- HOW TO COMPLETE THIS TASK
Each line of the data below that holds the word "remediation" is to be reported in full.
Segment Start: LISTED ENTRIES
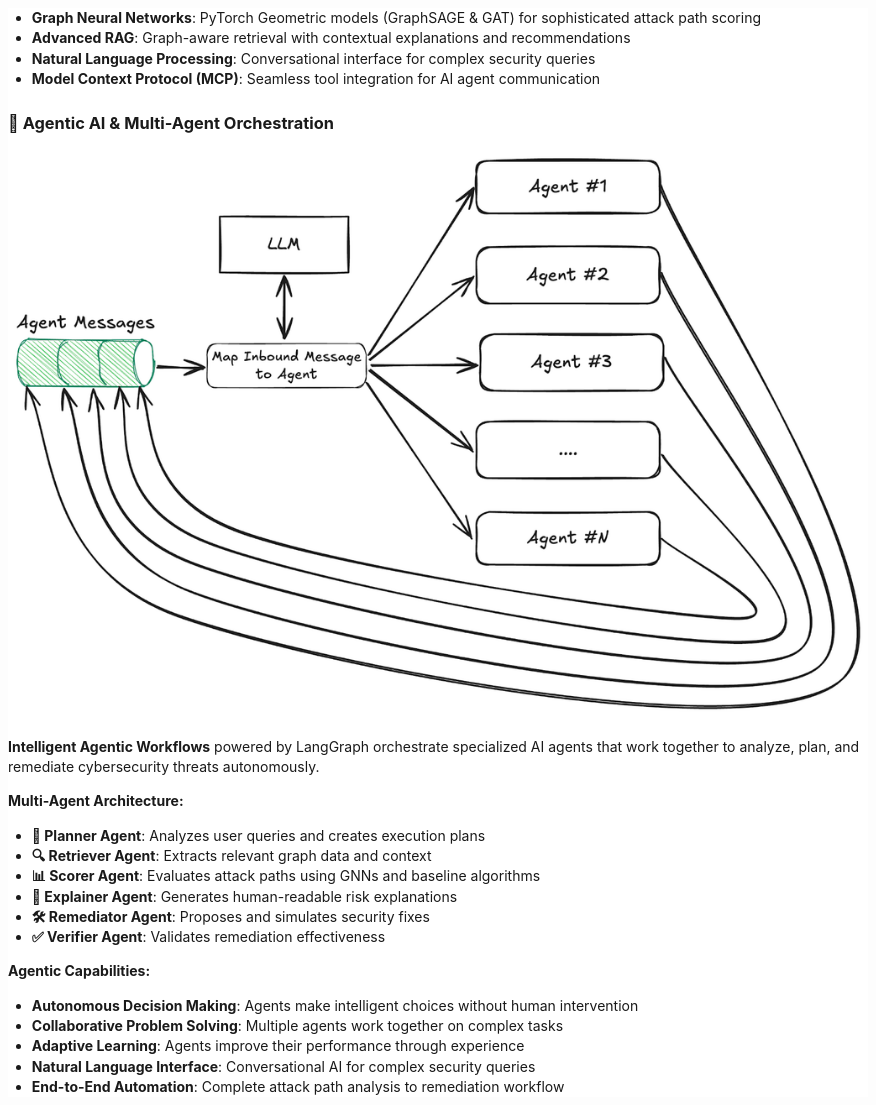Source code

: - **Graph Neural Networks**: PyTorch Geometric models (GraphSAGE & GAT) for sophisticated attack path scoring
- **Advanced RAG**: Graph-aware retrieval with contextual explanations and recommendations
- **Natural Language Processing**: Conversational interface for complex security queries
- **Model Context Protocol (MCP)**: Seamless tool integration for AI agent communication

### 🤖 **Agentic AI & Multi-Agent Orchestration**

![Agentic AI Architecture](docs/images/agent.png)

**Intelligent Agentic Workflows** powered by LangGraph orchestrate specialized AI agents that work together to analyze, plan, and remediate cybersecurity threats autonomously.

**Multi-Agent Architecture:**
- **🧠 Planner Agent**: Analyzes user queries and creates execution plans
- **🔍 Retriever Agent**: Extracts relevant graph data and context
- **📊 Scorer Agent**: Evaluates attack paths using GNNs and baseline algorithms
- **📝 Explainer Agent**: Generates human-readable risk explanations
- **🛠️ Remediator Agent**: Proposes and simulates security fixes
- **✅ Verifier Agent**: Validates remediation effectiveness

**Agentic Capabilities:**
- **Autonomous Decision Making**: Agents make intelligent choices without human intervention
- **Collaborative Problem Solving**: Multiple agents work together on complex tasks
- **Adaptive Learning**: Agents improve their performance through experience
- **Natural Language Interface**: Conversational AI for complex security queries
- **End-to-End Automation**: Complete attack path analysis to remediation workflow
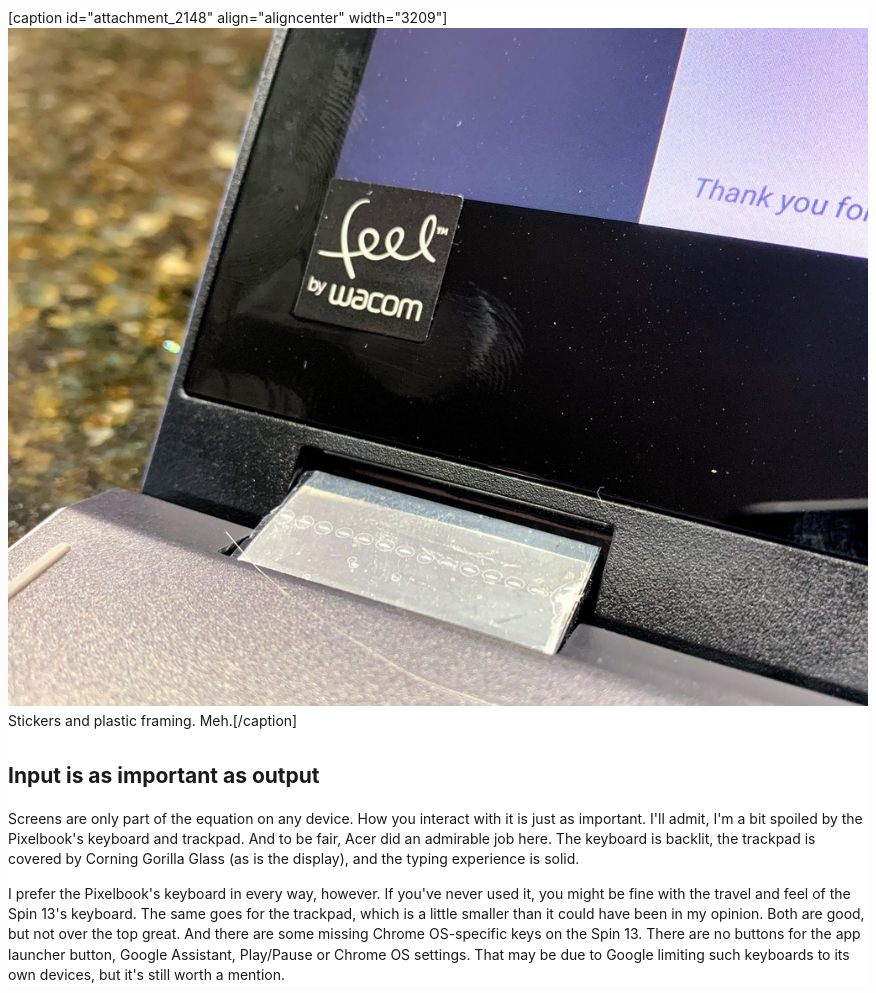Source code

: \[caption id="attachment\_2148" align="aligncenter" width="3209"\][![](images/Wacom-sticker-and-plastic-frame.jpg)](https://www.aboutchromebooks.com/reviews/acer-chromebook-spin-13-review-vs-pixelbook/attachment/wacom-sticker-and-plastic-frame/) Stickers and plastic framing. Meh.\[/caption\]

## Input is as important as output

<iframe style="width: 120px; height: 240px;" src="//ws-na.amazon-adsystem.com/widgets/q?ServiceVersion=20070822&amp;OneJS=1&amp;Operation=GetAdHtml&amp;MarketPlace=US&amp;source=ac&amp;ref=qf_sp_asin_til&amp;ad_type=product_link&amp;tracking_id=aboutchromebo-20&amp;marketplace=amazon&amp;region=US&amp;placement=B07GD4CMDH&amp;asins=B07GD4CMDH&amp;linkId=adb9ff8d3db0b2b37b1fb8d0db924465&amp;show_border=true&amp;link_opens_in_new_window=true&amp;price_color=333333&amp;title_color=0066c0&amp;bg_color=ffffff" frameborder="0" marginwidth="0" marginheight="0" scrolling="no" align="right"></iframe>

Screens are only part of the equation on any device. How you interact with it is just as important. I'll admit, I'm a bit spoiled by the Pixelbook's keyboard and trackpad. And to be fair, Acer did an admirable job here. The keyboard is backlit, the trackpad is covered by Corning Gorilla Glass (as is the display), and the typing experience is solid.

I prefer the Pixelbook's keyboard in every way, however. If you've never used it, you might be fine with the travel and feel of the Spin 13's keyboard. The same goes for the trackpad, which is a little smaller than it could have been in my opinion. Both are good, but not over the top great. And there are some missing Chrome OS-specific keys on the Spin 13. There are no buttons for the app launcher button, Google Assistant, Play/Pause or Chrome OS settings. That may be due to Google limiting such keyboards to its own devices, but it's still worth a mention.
Segment End: LISTED ENTRIES
- RESPONSE BOX
- **✅ Verifier Agent**: Validates remediation effectiveness
- **End-to-End Automation**: Complete attack path analysis to remediation workflow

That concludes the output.